Some of them operated only during certain hours, say between 10 p.m. and 8 a.m. When the owner went to bed, he or she would plug the home phone line into the BBS and leave it there until morning. Others ran 24 hours a day, but the busiest times were always at night.
Of course it wasn't just intellectual stimulation some users were after. Visitors often sought identity as much as ideas. On an electronic bulletin board, you could create a personality, mould it into shape and make it your own. Age and appearance did not matter. Technical aptitude did. Any spotty, gawky teenage boy could instantly transform himself into a suave, graceful BBS character. The transformation began with the choice of name. In real life, you might be stuck with the name Elliot Dingle—an appellation chosen by your mother to honour a long-dead great uncle. But on a BBS, well, you could be Blade Runner, Ned Kelly or Mad Max. Small wonder that, given the choice, many teenage boys chose to spend their time in the world of the BBS.
Generally, once a user chose a handle, as the on-line names are known, he stuck with it. All his electronic mail came to an account with that name on it. Postings to bulletin boards were signed with it. Others dwelling in the system world knew him by that name and no other. A handle evolved into a name laden with innate meaning, though the personality reflected in it might well have been an alter ego. And so it was that characters like The Wizard, Conan and Iceman came to pass their time on BBSes like the Crystal Palace, Megaworks, The Real Connection and Electric Dreams.

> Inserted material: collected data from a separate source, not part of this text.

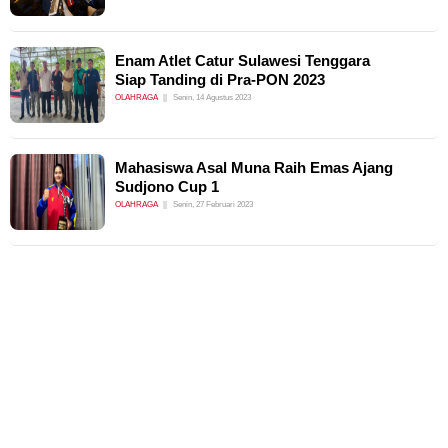
Enam Atlet Catur Sulawesi Tenggara
Siap Tanding di Pra-PON 2023
OLAHRAGA
Senin, 14 Agustus 2023
Mahasiswa Asal Muna Raih Emas Ajang
Sudjono Cup 1
OLAHRAGA
Senin, 27 Februari 2023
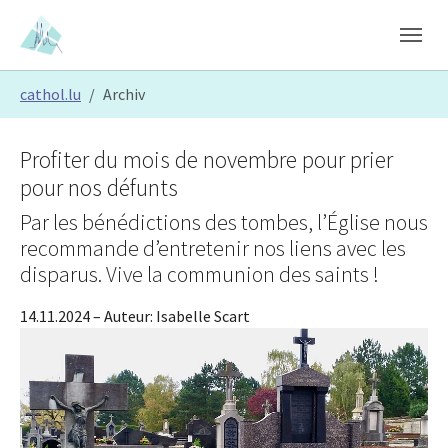
Skip to main content
Skip to page footer
You are here:
cathol.lu
Archiv
Profiter du mois de novembre pour prier
pour nos défunts
Par les bénédictions des tombes, l’Église nous
recommande d’entretenir nos liens avec les
disparus. Vive la communion des saints !
14.11.2024
– Auteur:
Isabelle Scart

What such visitors valued about the BBS varied greatly. Some wanted to participate in its social life. They wanted to meet people like themselves—bright but geeky or misanthropic people who shared an interest in the finer technical points of computers. Many lived as outcasts in real life, never quite making it into the `normal' groups of friends at school or uni. Though some had started their first jobs, they hadn't managed to shake the daggy awkwardness which pursued them throughout their teen years. On the surface, they were just not the sort of people one asked out to the pub for a cold one after the footy.
But that was all right. In general, they weren't much interested in footy anyway.
Each BBS had its own style. Some were completely legitimate, with their wares—all legal goods—laid out in the open. Others, like The Real Connection, had once housed Australia's earliest hackers but had gone straight. They closed up the hacking parts of the board before the first Commonwealth government hacking laws were enacted in June 1989. Perhaps ten or twelve of Melbourne's BBSes at the time had the secret, smoky flavour of the computer underground. A handful of these were invitation-only boards, places like Greyhawk and The Realm. You couldn't simply ring up the board, create a new account and login. You had to be invited by the board's owner. Members of the general modeming public need not apply.
The two most important hubs in the Australian underground between 1987 and 1989 were named Pacific Island and Zen. A 23-year-old who called himself Craig Bowen ran both systems from his bedroom.
Also known as Thunderbird1, Bowen started up Pacific Island in 1987 because he wanted a hub for hackers. The fledgling hacking community was dispersed after AHUBBS, possibly Melbourne's earliest hacking board, faded away. Bowen decided to create a home for it, a sort of dark, womb-like cafe bar amid the bustle of the BBS bazaar where Melbourne's hackers could gather and share information.
His bedroom was a simple, boyish place. Built-in cupboards, a bed, a wallpaper design of vintage cars running across one side of the room. A window overlooking the neighbours' leafy suburban yard. A collection of PC magazines with titles like Nibble and Byte. A few volumes on computer programming. VAX/VMS manuals. Not many books, but a handful of science fiction works by Arthur C. Clarke. The Hitchhiker's Guide to the Galaxy. A Chinese-language dictionary used during his high school Mandarin classes, and after, as he continued to study the language on his own while he held down his first job.
The Apple IIe, modem and telephone line rested on the drop-down drawing table and fold-up card table at the foot of his bed. Bowen put his TV next to the computer so he could sit in bed, watch TV and use Pacific Island all at the same time. Later, when he started Zen, it sat next to Pacific Island. It was the perfect set-up.